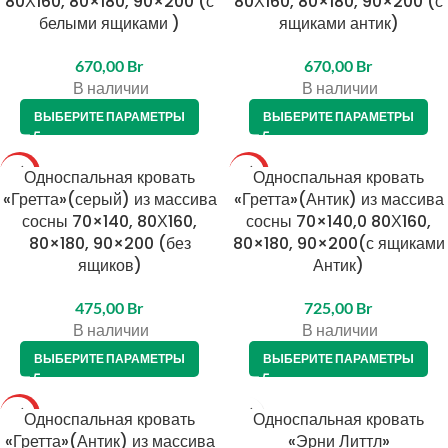
80Х160, 80×180, 90×200 (с
80Х160, 80×180, 90×200 (с
белыми ящиками )
ящиками антик)
670,00
Br
670,00
Br
В наличии
В наличии
ВЫБЕРИТЕ ПАРАМЕТРЫ
ВЫБЕРИТЕ ПАРАМЕТРЫ
ТОП
Односпальная кровать
ТОП
Односпальная кровать
«Гретта»(серый) из массива
«Гретта»(Антик) из массива
сосны 70×140, 80Х160,
сосны 70×140,0 80Х160,
80×180, 90×200 (без
80×180, 90×200(с ящиками
ящиков)
Антик)
475,00
Br
725,00
Br
В наличии
В наличии
ВЫБЕРИТЕ ПАРАМЕТРЫ
ВЫБЕРИТЕ ПАРАМЕТРЫ
ТОП
Односпальная кровать
Односпальная кровать
«Гретта»(Антик) из массива
«Эрни Литтл»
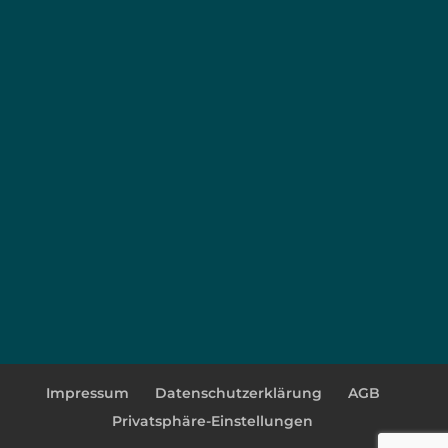
Impressum
Datenschutzerklärung
AGB
Privatsphäre-Einstellungen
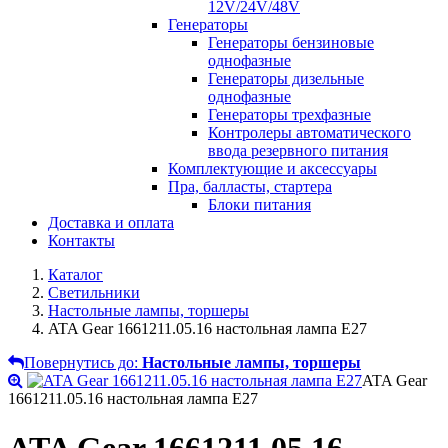
12V/24V/48V
Генераторы
Генераторы бензиновые
однофазные
Генераторы дизельные
однофазные
Генераторы трехфазные
Контролеры автоматического
ввода резервного питания
Комплектующие и аксессуары
Пра, балласты, стартера
Блоки питания
Доставка и оплата
Контакты
Каталог
Светильники
Настольные лампы, торшеры
ATA Gear 1661211.05.16 настольная лампа Е27
Повернутись до:
Настольные лампы, торшеры
ATA Gear
1661211.05.16 настольная лампа Е27
ATA Gear 1661211.05.16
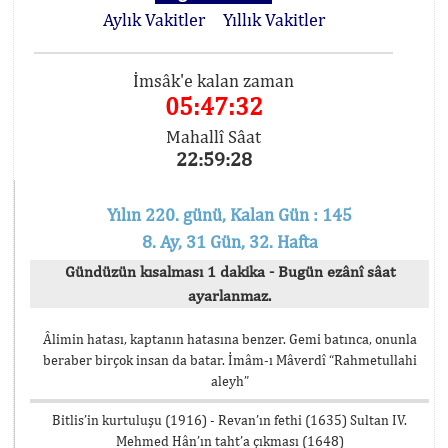
Aylık Vakitler
Yıllık Vakitler
İmsâk'e kalan zaman
05:47:32
Mahallî Sâat
22:59:28
Yılın 220. günü, Kalan Gün : 145
8. Ay, 31 Gün, 32. Hafta
Gündüzün kısalması 1 dakika - Bugün ezânî sâat
ayarlanmaz.
Âlimin hatası, kaptanın hatasına benzer. Gemi batınca, onunla
beraber birçok insan da batar. İmâm-ı Mâverdî “Rahmetullahi
aleyh”
Bitlis’in kurtuluşu (1916) - Revan’ın fethi (1635) Sultan IV.
Mehmed Hân’ın taht’a çıkması (1648)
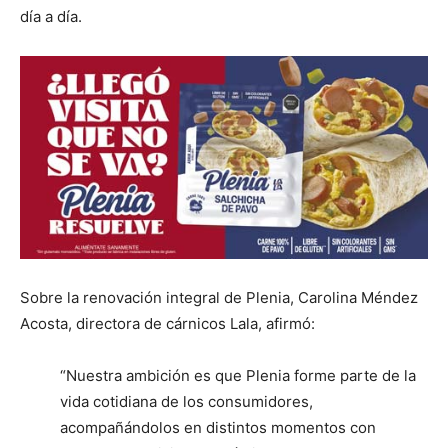
día a día.
Sobre la renovación integral de Plenia, Carolina Méndez
Acosta, directora de cárnicos Lala, afirmó:
“Nuestra ambición es que Plenia forme parte de la
vida cotidiana de los consumidores,
acompañándolos en distintos momentos con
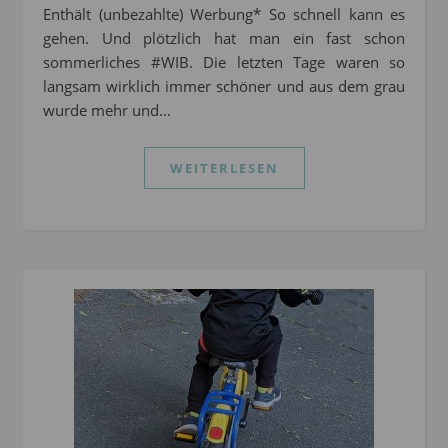
Enthält (unbezahlte) Werbung* So schnell kann es
gehen. Und plötzlich hat man ein fast schon
sommerliches #WIB. Die letzten Tage waren so
langsam wirklich immer schöner und aus dem grau
wurde mehr und…
WEITERLESEN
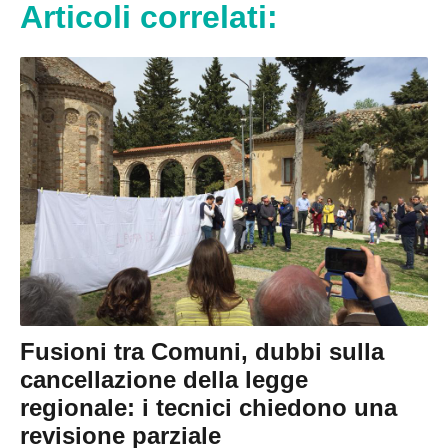
Articoli correlati:
Fusioni tra Comuni, dubbi sulla
cancellazione della legge
regionale: i tecnici chiedono una
revisione parziale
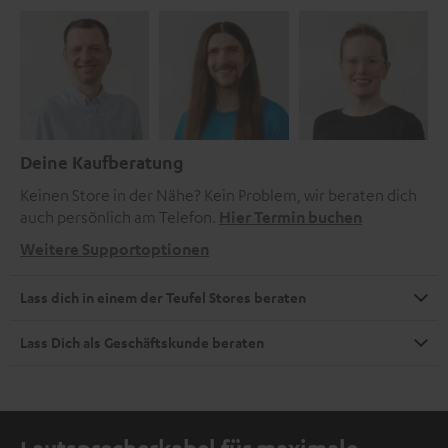
Deine Kaufberatung
Keinen Store in der Nähe? Kein Problem, wir beraten dich
auch persönlich am Telefon.
Hier Termin buchen
Weitere Supportoptionen
Lass dich in einem der Teufel Stores beraten
Lass Dich als Geschäftskunde beraten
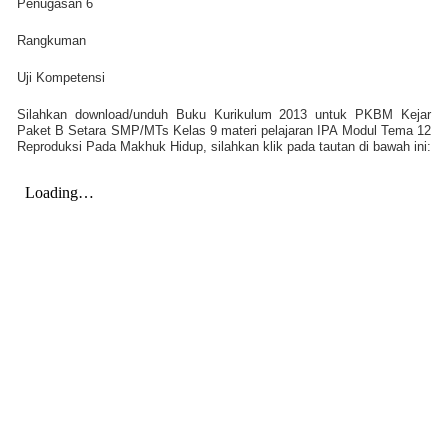
Penugasan 6
Rangkuman
Uji Kompetensi
Silahkan download/unduh Buku Kurikulum 2013 untuk PKBM Kejar
Paket B Setara SMP/MTs Kelas 9 materi pelajaran IPA Modul Tema 12
Reproduksi Pada Makhuk Hidup, silahkan klik pada tautan di bawah ini:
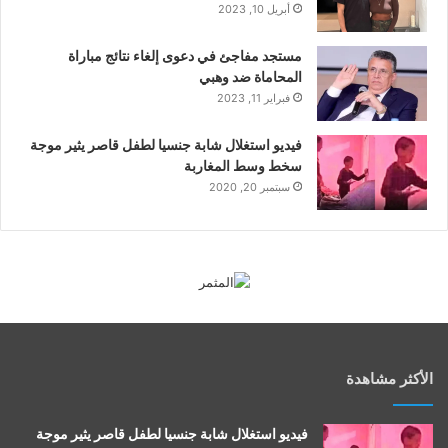
أبريل 10, 2023
مستجد مفاجئ في دعوى إلغاء نتائج مباراة
المحاماة ضد وهبي
فبراير 11, 2023
فيديو استغلال شابة جنسيا لطفل قاصر يثير موجة
سخط وسط المغاربة
سبتمبر 20, 2020
الأكثر مشاهدة
فيديو استغلال شابة جنسيا لطفل قاصر يثير موجة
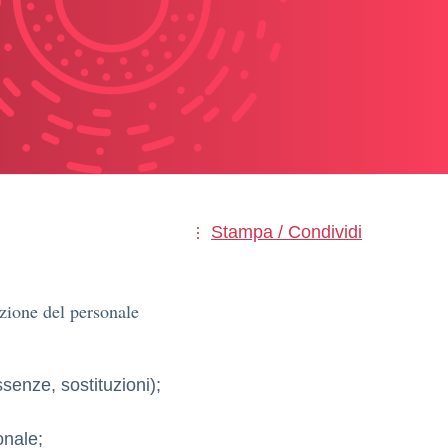
Stampa / Condividi
azione del personale
senze, sostituzioni);
onale;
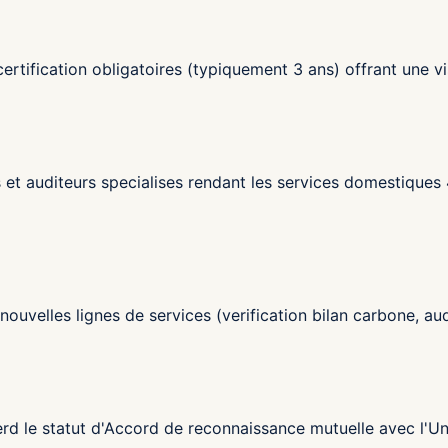
rtification obligatoires (typiquement 3 ans) offrant une vi
 et auditeurs specialises rendant les services domestique
nouvelles lignes de services (verification bilan carbone, a
erd le statut d'Accord de reconnaissance mutuelle avec l'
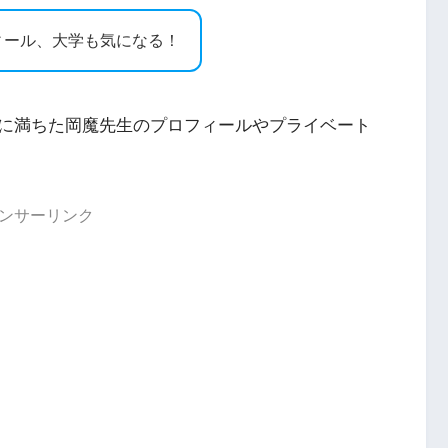
ィール、大学も気になる！
に満ちた岡魔先生のプロフィールやプライベート
ンサーリンク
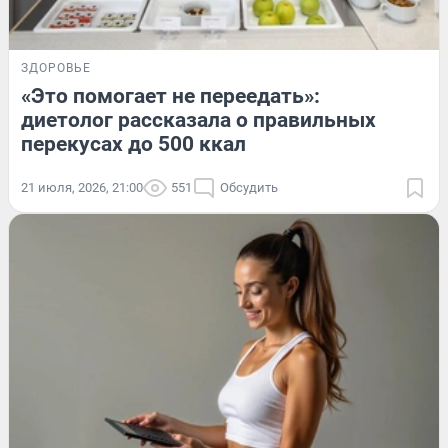
ЗДОРОВЬЕ
«Это помогает не переедать»:
диетолог рассказала о правильных
перекусах до 500 ккал
21 июля, 2026, 21:00
551
Обсудить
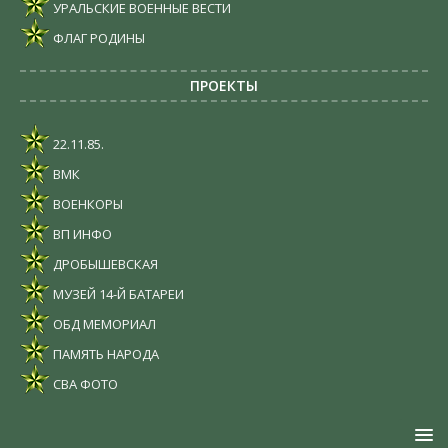
УРАЛЬСКИЕ ВОЕННЫЕ ВЕСТИ
ФЛАГ РОДИНЫ
ПРОЕКТЫ
22.11.85.
ВМК
ВОЕНКОРЫ
ВП ИНФО
ДРОБЫШЕВСКАЯ
МУЗЕЙ 14-Й БАТАРЕИ
ОБД МЕМОРИАЛ
ПАМЯТЬ НАРОДА
СВА ФОТО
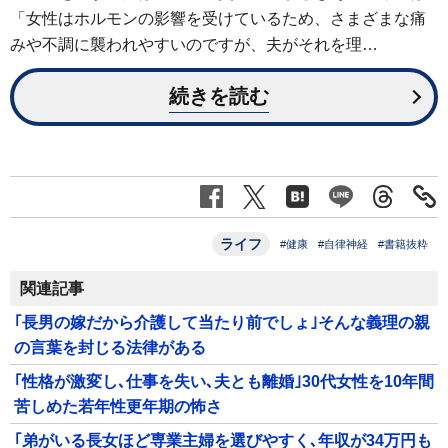
「女性はホルモンの影響を受けているため、さまざまな痛
みや不調に襲われやすいのですが、夫がそれを理…
続きを読む
ライフ
#健康
#自律神経
#書籍抜粋
関連記事
｢長男の嫁だから介護して当たり前でしょ｣そんな義理の親
の言葉を封じる法律がある
｢性格が激変し､仕事を失い､夫とも離婚｣30代女性を10年間
苦しめた若年性更年期の怖さ
｢弟がいる長女ほど専業主婦を選びやすく､年収が34万円も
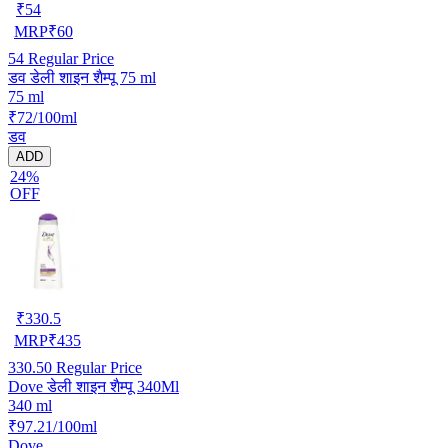
₹
54
MRP
₹
60
54
Regular Price
डव डेली शाइन शैम्पू 75 ml
75 ml
₹72/100ml
डव
ADD
24%
OFF
₹
330.5
MRP
₹
435
330.50
Regular Price
Dove डेली शाइन शैम्पू 340Ml
340 ml
₹97.21/100ml
Dove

# WORK INSTRUCTIONS
Beginning with the line holding "المحاماة ضد وهبي" in the material above, restate word for word each line through the line holding "rtification obligatoires (typiquement", and exclude pictures.

# TASK OUTPUT
المحاماة ضد وهبي
فبراير 11, 2023
فيديو استغلال شابة جنسيا لطفل قاصر يثير موجة
سخط وسط المغاربة
سبتمبر 20, 2020
الأكثر مشاهدة
فيديو استغلال شابة جنسيا لطفل قاصر يثير موجة
Stampa / Condividi
azione del personale
senze, sostituzioni);
onale;
rtification obligatoires (typiquement 3 ans) offrant une vi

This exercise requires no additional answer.